The other transaction is a little weird. CNOOC, the Chinese state oil company, has a pending bid of $15.1 billion for an oil company called Nexen. This would be the biggest overseas investment China has ever made and would make CNOOC a presence in the North American oil business. But Nexen is Canadian, and only 10 percent of its assets are in the U.S.

The predictable questions are nonetheless raised. The CNOOC bid is headed for a review by a Senate committee that has the power to block it on national security grounds (as it did when CNOOC bid for Unocal seven years ago). The A123 deal is prompting questions as to whether a Chinese company should control a Boston battery maker and whether the U.S. is falling behind in clean-energy technologies (at which China now excels).

The worry here is a continuing paranoia among U.S. government officials who insist that China’s intent is to take over the world. “This deal prompts great concern about the Chinese government's continued attempts to use its state-owned enterprises to acquire global energy sources,” a spokesman for Nancy Pelosi, the Democratic California congresswomen, said of the CNOOC bid the other day. It is typical, it is xenophobic, and it is ridiculous. What prompts concern are America’s outmoded attitudes. These acquisitions need to go through—and soon. If they do not, it will lend a jagged edge to a bilateral relationship that is already uneasy.     

EUROPE
Europe’s crisis is beginning to bite into the U.S. economy. Measures cannot be precise, but we think the European Union’s members account for about 15 percent of revenues for major U.S. companies. And corporate earnings in the U.S. look like they have begun a steep slide as a consequence. Analysts’ estimates of revenue growth among Standard & Poor’s 500 companies averaged 4.7 percent as recently as April. The consensus is now at 0.9 percent.

The big worry is what Germany will do as summer slides into autumn. Europe awaits new mechanisms to bring it beyond its crisis—mechanisms the EU negotiated earlier this year—but Germany has yet to decide whether it is on or off the bus. It is essential—for Europe and the rest of us—that Chancellor Angela Merkel climb aboard. But with a national election next year, whether she will or not is difficult to call.

Merkel’s political opponents, the Social Democrats, have just backed the idea of a fiscal union in Europe that would allow the European Central Bank to issue bonds backed by all EU members—eurozone bonds, as they are called. The SPD’s proposal would require amendments to the German constitution. In addition, Germany’s constitutional court is to rule in September on whether the European Stability Mechanism, a $614 billion rescue fund that formally opened its window on July 1, fits with the national constitution.

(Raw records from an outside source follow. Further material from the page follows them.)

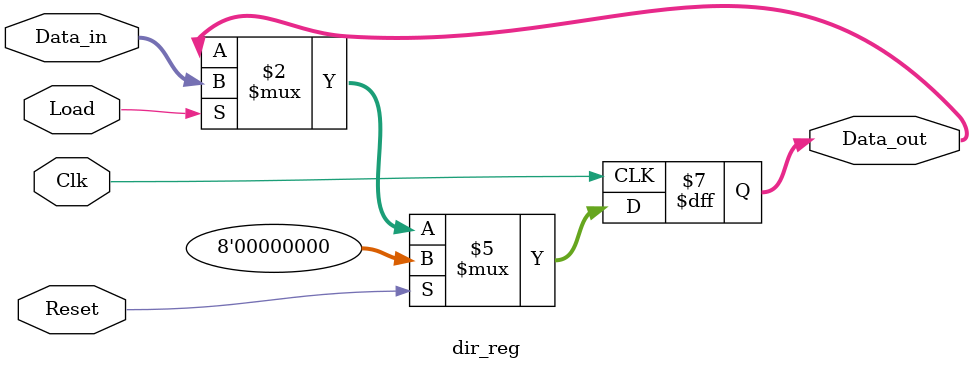
<source format=sv>
module dir_reg (input Clk, Reset, Load,
					input [7:0] Data_in,
					output logic [7:0] Data_out
);

			always_ff @(posedge Clk)
			begin
				if(Reset)
					Data_out <= 1'b0;
				else if(Load)
					Data_out <= Data_in;

			end
					
endmodule
</source>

The stakes are big, as in “Will the euro zone survive?” The EU is midway in one of the largest transformations in its history. It involves the transfer of a considerable amount of sovereignty to Brussels and Frankfurt, where the ECB is located. So it also requires new thinking on the part of European leaders and voters. We are all Berliners in this case.

IRAN
Every time Washington announces yet more sanctions against Iran, as it just did, it is a step toward a frightening, globally disruptive outcome of the crisis over Iran’s nuclear program. The thought that Israel may be planning a unilateral attack against Iran as early as this fall is not one’s idea of a comforting security policy. 

It is increasingly clear, at least to me, that the tail is now wagging the dog. Each time Benjamin Netanyahu or Ehud Barak, Israel’s prime minister and defense minister respectively, make noise about their impatience with the diplomatic process, the Obama administration pushes its extravagantly extensive sanctions program further. I suspect a degree of behind-the-scenes choreography between Washington and Jerusalem: “You float this scary idea and then we’ll calm you down with this new policy.”

Sanctions are hurting in Iran, let there be no question. But they are hurting children and ordinary Iranians most. More saliently, they have had no effect whatever on Tehran’s nuclear projects. Iran’s motives in part reflect its desire for deterrence—a policy we used to hold high. A productive outcome in this case would arise from the negotiating table, and Israel’s bomb would be as much at issue as Tehran’s potential to develop one.